抜粋.
トンニャット病院で最初の患者の世話をした後、ニさんは国際神経外科病院が人を必要としているという話を聞いて、試しに移ってみることにした。それから気づけば3年が経った。はじめはニさん1人しかいなかったが、その後ハーさんが加わった。2人とも地方出身という同じ境遇だったため、寂しさを紛らわすことができた。
「自分の父母や祖父母の面倒をみるのは簡単ですが、いきなり他人のお世話をして汚物や血を見るのは大変ですよ!私もはじめは怯みましたが、すぐにこの仕事に慣れました。家事手伝いの仕事で呼ばれても行きませんが、病人の看病なら行きます。その方が健全な気がするんです。ただし、病人を見守っていないといけないので、睡眠だけは不規則ですが」とニさん。
仕事は健全で、しかも収入もかなり良い。病人の世話役を雇う家庭は一般的に経済状況は良いが時間がないというケースが多いため、世話役への支出いは大した問題ではないという。ニさんによると、田舎で一生懸命働いても1日10万VND(約460円)程度しか稼ぐことができないが、この仕事を始めて最初の患者を世話した時には1か月で800万VND(約3万7000円)の収入になったという。彼女の慎重な仕事ぶりも評価され、患者の家族は50万VND(約2300円)の賞与もつけてくれた。これは、彼女のような貧しい労働者にとっては夢のような金額だった。

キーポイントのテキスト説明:
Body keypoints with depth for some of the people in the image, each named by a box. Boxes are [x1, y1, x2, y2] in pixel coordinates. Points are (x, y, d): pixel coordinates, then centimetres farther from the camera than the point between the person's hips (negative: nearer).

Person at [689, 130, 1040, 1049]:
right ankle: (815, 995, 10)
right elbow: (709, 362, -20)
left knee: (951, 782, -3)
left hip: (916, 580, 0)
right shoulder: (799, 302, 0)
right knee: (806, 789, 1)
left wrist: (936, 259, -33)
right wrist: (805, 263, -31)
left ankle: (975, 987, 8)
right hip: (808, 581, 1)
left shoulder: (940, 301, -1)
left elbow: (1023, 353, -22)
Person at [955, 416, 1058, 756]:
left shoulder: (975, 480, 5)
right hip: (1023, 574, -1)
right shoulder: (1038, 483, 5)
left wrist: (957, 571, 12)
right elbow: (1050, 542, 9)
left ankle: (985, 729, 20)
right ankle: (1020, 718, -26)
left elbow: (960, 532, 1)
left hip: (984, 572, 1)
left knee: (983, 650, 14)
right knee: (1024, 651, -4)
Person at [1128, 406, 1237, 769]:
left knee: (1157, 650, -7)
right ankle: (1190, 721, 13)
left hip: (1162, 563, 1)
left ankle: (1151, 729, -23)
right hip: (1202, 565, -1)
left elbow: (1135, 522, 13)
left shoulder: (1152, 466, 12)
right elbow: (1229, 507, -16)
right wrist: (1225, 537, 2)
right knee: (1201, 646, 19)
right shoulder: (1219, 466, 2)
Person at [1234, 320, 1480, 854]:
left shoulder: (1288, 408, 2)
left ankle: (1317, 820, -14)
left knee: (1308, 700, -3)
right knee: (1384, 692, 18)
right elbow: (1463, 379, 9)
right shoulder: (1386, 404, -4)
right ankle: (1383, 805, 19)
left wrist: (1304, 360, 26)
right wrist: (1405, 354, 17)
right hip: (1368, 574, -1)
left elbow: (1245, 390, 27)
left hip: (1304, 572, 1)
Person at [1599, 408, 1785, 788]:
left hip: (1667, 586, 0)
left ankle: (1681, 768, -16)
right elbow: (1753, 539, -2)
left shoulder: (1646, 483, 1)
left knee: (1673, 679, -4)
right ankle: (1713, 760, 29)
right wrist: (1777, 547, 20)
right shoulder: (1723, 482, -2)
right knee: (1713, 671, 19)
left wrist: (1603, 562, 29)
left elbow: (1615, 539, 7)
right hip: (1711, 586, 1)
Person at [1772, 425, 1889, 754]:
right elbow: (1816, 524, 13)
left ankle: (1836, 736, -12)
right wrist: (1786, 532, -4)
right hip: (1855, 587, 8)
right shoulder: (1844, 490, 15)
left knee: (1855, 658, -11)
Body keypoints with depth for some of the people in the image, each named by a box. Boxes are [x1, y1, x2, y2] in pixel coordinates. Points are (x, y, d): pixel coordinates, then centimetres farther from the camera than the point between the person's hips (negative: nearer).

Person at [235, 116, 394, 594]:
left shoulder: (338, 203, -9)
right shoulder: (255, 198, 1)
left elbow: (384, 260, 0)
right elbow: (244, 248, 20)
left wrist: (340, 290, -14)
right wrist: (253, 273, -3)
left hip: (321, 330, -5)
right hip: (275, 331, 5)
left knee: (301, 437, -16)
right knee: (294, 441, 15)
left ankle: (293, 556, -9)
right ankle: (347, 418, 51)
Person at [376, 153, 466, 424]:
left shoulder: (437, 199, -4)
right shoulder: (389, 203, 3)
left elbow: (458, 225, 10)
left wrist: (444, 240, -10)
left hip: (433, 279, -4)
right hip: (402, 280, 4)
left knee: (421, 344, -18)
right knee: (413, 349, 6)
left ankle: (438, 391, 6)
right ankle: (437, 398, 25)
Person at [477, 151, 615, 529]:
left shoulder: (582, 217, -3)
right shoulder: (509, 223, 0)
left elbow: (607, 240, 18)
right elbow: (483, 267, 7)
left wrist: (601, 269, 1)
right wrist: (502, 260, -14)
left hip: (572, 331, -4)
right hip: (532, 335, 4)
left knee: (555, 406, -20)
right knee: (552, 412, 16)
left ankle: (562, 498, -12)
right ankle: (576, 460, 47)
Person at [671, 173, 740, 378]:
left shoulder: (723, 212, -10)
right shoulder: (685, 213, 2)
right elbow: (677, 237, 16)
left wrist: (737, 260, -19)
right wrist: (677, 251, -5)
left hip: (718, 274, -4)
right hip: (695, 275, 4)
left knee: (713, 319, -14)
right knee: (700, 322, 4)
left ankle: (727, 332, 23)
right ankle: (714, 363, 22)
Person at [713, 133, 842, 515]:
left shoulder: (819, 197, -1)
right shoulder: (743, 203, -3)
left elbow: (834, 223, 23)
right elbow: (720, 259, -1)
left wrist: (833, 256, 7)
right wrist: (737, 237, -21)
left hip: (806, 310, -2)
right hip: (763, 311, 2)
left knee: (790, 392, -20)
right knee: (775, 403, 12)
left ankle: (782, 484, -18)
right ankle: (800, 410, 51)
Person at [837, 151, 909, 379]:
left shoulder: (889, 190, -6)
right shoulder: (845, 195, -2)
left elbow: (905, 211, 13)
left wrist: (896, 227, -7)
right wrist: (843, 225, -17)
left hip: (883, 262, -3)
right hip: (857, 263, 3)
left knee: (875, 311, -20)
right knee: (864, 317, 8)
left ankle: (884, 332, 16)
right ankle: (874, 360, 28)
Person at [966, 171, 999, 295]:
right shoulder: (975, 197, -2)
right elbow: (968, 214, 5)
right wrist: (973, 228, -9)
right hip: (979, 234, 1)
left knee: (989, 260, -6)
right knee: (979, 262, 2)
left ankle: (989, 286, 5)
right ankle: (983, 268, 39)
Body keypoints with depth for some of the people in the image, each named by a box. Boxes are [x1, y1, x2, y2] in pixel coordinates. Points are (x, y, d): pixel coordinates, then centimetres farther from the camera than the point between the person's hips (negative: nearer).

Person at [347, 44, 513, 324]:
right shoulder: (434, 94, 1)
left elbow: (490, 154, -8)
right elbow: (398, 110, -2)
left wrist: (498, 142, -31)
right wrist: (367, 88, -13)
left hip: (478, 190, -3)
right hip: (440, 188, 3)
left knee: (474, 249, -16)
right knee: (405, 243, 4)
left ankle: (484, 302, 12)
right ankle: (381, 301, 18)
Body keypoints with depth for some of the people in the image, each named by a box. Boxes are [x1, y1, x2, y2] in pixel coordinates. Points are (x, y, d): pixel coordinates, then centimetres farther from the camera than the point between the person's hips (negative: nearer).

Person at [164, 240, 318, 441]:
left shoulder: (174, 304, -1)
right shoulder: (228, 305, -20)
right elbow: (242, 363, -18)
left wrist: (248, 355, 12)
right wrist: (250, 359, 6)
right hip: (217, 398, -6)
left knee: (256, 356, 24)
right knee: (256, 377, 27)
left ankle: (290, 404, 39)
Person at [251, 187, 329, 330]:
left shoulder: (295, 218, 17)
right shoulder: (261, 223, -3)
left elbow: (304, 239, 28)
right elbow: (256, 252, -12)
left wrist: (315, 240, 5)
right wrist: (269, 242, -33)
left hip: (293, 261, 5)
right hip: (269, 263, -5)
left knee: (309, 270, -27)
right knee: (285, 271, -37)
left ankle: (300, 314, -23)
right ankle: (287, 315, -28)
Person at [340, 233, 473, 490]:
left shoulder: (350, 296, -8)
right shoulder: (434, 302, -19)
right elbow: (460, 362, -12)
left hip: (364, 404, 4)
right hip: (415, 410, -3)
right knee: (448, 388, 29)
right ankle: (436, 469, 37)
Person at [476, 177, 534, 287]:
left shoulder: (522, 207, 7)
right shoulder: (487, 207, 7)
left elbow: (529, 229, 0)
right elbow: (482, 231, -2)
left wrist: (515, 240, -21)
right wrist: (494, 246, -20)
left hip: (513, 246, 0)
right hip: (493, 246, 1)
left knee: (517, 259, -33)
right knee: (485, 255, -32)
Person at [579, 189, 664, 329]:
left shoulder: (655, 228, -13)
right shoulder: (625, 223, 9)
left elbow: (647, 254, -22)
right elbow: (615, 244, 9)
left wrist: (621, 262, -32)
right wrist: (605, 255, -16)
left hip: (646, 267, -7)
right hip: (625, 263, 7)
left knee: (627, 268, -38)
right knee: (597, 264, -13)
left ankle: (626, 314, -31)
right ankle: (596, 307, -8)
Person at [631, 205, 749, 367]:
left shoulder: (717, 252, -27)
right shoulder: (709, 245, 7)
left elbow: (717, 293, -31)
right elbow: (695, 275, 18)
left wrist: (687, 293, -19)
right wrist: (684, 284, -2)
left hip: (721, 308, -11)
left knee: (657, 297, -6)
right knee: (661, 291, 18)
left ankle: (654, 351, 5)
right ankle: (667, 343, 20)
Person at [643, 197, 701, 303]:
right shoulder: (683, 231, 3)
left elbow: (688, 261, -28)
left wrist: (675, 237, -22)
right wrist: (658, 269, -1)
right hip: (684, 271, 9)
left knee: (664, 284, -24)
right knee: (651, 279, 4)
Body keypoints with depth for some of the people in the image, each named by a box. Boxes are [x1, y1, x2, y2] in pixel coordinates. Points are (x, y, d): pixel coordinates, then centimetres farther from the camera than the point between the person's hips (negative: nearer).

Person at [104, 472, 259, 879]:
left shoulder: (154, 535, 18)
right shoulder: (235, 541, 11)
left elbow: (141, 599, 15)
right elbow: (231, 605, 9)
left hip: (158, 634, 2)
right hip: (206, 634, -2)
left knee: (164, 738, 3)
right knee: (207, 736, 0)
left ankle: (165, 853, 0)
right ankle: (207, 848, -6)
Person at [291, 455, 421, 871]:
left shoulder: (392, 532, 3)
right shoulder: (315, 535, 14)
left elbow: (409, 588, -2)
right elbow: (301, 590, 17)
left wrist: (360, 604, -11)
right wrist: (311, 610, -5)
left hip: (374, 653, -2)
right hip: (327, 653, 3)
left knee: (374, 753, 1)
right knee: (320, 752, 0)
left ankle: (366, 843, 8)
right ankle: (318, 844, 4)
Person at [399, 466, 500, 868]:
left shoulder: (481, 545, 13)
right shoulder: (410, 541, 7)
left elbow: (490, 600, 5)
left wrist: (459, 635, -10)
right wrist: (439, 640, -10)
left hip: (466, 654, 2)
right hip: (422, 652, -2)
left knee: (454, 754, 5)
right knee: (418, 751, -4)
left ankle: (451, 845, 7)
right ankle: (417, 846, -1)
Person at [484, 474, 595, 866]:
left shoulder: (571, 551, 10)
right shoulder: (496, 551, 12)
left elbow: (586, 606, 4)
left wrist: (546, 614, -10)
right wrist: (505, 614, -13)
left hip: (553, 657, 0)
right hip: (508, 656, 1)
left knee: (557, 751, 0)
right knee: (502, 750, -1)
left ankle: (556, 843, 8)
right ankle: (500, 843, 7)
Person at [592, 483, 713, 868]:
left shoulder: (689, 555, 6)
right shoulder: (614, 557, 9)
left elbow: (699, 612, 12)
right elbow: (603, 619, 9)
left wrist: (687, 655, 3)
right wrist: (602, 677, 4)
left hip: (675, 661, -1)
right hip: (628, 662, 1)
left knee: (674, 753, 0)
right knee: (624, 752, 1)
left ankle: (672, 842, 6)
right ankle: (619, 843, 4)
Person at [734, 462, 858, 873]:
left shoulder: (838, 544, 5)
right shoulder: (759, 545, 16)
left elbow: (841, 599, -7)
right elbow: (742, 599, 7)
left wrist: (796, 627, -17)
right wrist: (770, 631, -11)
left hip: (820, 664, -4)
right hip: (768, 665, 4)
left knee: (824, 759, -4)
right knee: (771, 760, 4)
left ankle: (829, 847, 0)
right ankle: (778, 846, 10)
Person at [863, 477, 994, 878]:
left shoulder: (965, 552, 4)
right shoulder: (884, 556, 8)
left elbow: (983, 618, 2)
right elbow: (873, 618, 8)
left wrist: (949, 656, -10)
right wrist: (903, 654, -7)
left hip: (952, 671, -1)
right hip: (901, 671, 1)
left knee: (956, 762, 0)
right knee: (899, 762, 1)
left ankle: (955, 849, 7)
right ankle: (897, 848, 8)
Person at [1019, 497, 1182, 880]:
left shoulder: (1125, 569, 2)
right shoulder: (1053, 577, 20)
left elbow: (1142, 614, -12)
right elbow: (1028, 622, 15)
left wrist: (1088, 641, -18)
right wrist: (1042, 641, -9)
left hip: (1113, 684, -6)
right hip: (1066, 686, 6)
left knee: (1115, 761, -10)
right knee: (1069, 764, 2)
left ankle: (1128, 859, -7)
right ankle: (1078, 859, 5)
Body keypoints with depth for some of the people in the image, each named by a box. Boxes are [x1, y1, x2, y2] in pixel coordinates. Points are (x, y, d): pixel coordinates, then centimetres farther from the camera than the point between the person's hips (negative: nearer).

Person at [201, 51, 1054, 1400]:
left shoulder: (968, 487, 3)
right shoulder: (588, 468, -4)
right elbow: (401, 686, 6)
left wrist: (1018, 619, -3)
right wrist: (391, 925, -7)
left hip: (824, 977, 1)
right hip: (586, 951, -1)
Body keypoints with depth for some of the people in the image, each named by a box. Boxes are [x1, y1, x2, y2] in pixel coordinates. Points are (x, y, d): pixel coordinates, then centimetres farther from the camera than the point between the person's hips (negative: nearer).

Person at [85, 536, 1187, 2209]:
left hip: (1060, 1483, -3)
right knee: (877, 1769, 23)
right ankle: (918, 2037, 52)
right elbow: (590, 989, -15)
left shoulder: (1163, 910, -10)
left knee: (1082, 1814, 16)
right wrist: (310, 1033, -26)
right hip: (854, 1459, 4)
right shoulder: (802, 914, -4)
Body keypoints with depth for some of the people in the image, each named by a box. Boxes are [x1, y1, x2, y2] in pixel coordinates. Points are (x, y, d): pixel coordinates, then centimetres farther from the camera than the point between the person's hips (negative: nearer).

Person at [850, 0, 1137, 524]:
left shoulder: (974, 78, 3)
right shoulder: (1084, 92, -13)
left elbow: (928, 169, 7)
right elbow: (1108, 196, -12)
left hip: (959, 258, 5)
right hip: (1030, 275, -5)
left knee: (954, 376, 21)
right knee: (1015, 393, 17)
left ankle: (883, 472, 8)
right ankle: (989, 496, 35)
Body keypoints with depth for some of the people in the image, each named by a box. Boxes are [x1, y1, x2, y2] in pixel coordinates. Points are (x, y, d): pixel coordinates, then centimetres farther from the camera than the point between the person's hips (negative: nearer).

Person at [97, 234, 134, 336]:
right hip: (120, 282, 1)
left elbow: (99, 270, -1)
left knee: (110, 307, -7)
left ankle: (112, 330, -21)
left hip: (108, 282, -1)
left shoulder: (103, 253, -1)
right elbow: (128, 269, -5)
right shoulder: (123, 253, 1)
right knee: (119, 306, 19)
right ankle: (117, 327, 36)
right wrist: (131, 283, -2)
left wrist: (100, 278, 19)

課題.
病人の世話役の仕事についての抜粋から、「トンニャット病院で最初の患者」で始まり「っては夢のような金額だった。」までの部分を、一字も変えずに出力せよ。

回答.
トンニャット病院で最初の患者の世話をした後、ニさんは国際神経外科病院が人を必要としているという話を聞いて、試しに移ってみることにした。それから気づけば3年が経った。はじめはニさん1人しかいなかったが、その後ハーさんが加わった。2人とも地方出身という同じ境遇だったため、寂しさを紛らわすことができた。
「自分の父母や祖父母の面倒をみるのは簡単ですが、いきなり他人のお世話をして汚物や血を見るのは大変ですよ!私もはじめは怯みましたが、すぐにこの仕事に慣れました。家事手伝いの仕事で呼ばれても行きませんが、病人の看病なら行きます。その方が健全な気がするんです。ただし、病人を見守っていないといけないので、睡眠だけは不規則ですが」とニさん。
仕事は健全で、しかも収入もかなり良い。病人の世話役を雇う家庭は一般的に経済状況は良いが時間がないというケースが多いため、世話役への支出いは大した問題ではないという。ニさんによると、田舎で一生懸命働いても1日10万VND(約460円)程度しか稼ぐことができないが、この仕事を始めて最初の患者を世話した時には1か月で800万VND(約3万7000円)の収入になったという。彼女の慎重な仕事ぶりも評価され、患者の家族は50万VND(約2300円)の賞与もつけてくれた。これは、彼女のような貧しい労働者にとっては夢のような金額だった。